Objective: The aim of this study was to evaluate the efficacy of acceptance and commitment therapy (ACT) in the reduction of disappointment, psychological distress, and psychasthenia among patients with systemic lupus erythematosus (SLE).
Method : This quasi-experimental study was conducted on 24 females with lupus who referred to the Rheumatoid Disease Research Center (RDRC) of Ghaem hospital in Mashhad, Iran. This study had a pretest-posttest control group design. The participants were randomly assigned into 2 groups of experimental and control. The experimental group was treated with ACT. Data were collected using the Beck’s Hopelessness Scale, Kessler’s Psychological Distress Inventory, and Krupp’s Psychasthenia Inventory.

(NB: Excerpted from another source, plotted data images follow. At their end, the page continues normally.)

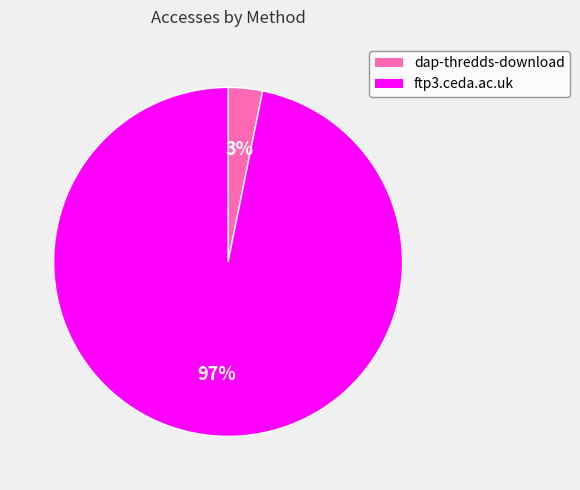

Which slice represents more than half of the pie?

ftp3.ceda.ac.uk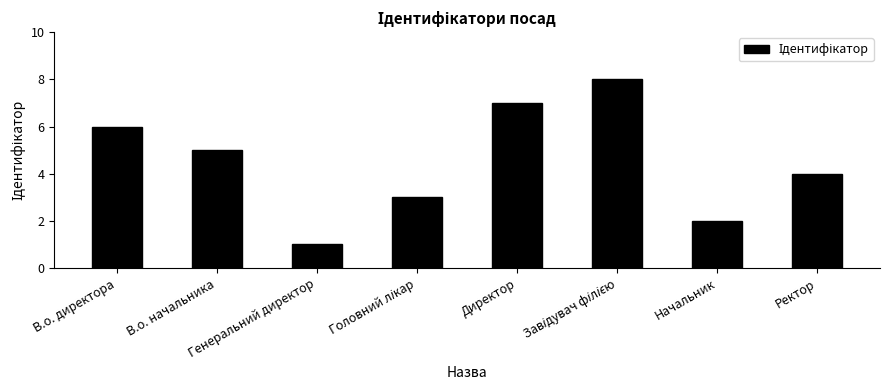

What is the difference between the maximum and minimum values?

7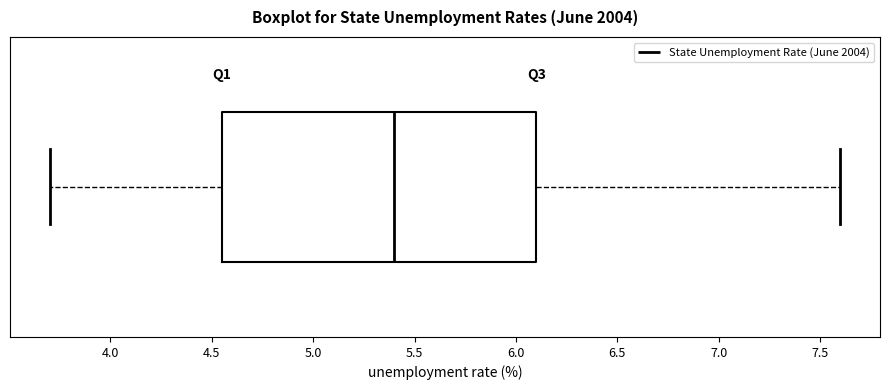

Where does the right whisker of the box end on the x-axis? The values are not printed on the chart, so give them approximately, as read against the axis.

7.60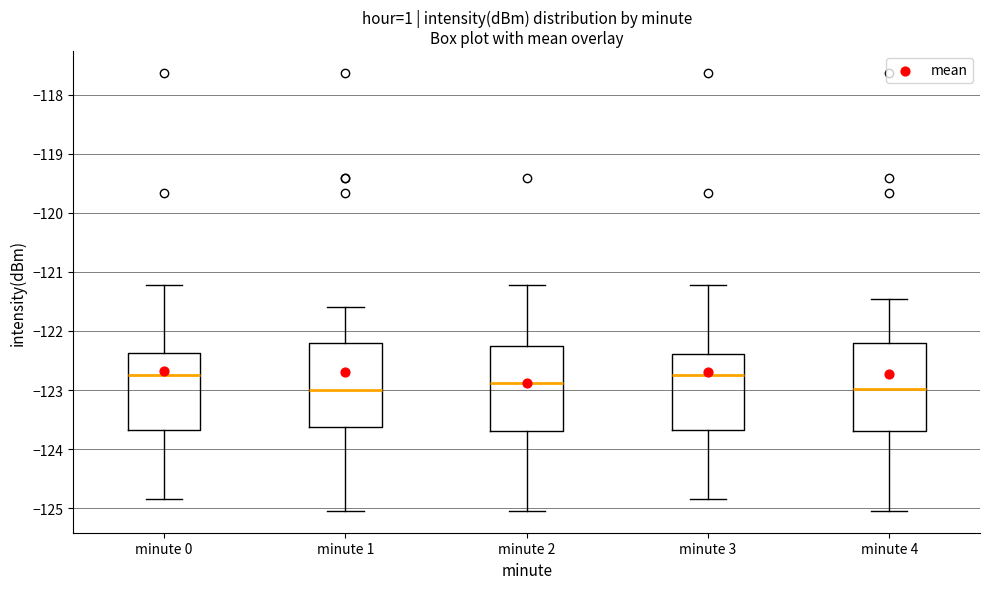

Where does the lower whisker of the box for minute 4 end on the y-axis? The values are not printed on the chart, so give them approximately, as read against the axis.

-125.0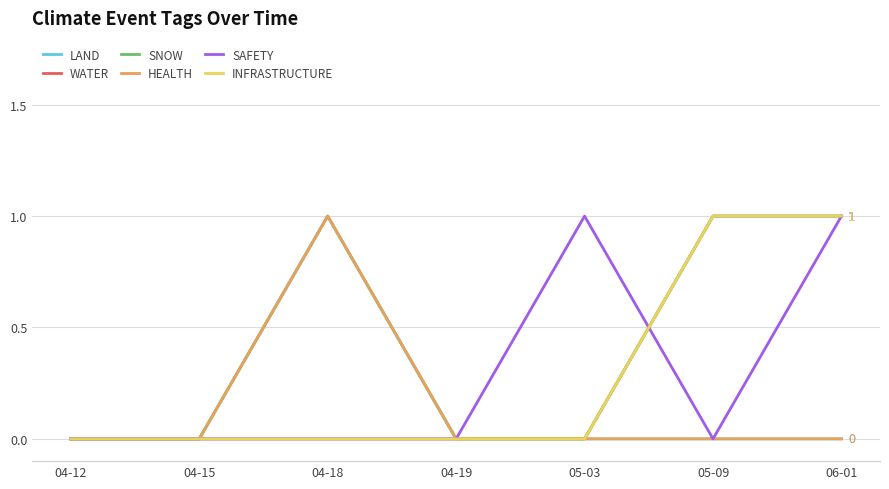

True or false: SAFETY and HEALTH cross at least once.

False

Results: Mean age and mean duration of illness were 37.25±4.61 and 5.12±2.33 years, respectively. The mean disappointment score and psychological distress in the experimental group were lower compared to those in control group at the post experimental stage (P<0.001). Moreover, there was a significant difference between the experimental and control groups in the mean scores of psychasthenia in the posttest stage (P<0.001).
Conclusion: According to the obtained results of this study, the enhancement of psychological flexibility based on ACT positively affected disappointment, psychological distress, and psychasthenia among the lupus patients. Therefore, it can be concluded that this therapeutic approach could reduce psychasthenia in patients through clarification of the values.